W środowe popołudnie dojdzie do derbowego spotkania w trzeciej lidze. Na stadionie miejskim rezerwy Podbeskidzia zmierzą się z BKS-em Stal. Spotkanie to ma wiele podtekstów.

Dziś wielu zawodników, a także działaczy powiązanych jest lub było z jednym bądź drugim klubem - Ryszard Kłusek, Wojciech Borecki, Piotr Czak, Grzegorz Więzik czy chociażby wciąż reprezentujący barwy trzecioligowca Damian Zdolski. - W 1980 roku jako dziewięcioletni chłopak rozpocząłem treningi przy Rychlińskiego.
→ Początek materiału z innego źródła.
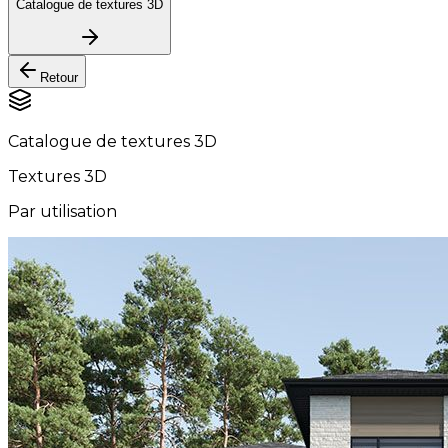
Catalogue de textures 3D
Retour
Catalogue de textures 3D
Textures 3D
Par utilisation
Następnie przez szesnaście lat związany byłem z tym klubem jako zawodnik czy też później trener drużyn młodzieżowych - mówi dziś Kłusek, który jest asystentem Czesława Michniewicz w Podbeskidziu. Więzik z kolei na początku swojej kariery był zawodnikiem Stali.
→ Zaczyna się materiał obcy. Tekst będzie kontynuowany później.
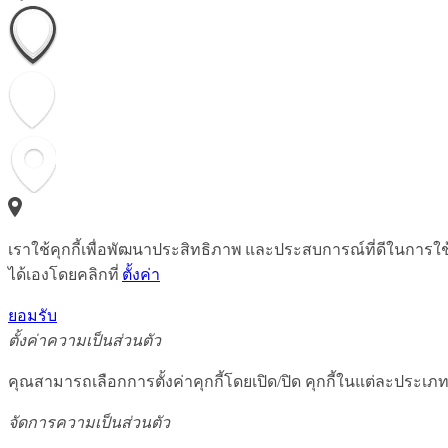
เราใช้คุกกี้เพื่อพัฒนาประสิทธิภาพ และประสบการณ์ที่ดีในการใ
ได้เองโดยคลิกที่
ตั้งค่า
ยอมรับ
ตั้งค่าความเป็นส่วนตัว
คุณสามารถเลือกการตั้งค่าคุกกี้โดยเปิด/ปิด คุกกี้ในแต่ละประเภท
จัดการความเป็นส่วนตัว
Z kolei Wojciech Borecki przez sezon prowadził trzecioligową wówczas Stal. - Nie pamiętam dokładnie w którym było to sezonie. Ale w kadrze grali m.in.. Janusz Marzec czy Zbyszek Garbacz - wymienia prezes "Górali". Również bez większych sentymentów do spotkania podchodzi Damian Zdolski, który występował w drużynach juniorskich dawnego BBTS-u. - W szatni nie ma specjalnych podtekstów. Zagramy po prostu o pełną pulę - deklaruje zawodnik bialan.

Ostatnie spotkanie obu ekip miało miejsce jesienią 2009 roku. W finale Pucharu Polski na szczeblu podokręgu Bielsko-Biała górą byli zawodnicy BKS. Podopieczni trenera Marka Mandli pokonali "dwójkę" Podbeskidzia 3:2. Mecz rozegrano na "Górce".

Początek środowego spotkania o godz. 18.00 na Stadionie Miejskim w Bielsku-Białej.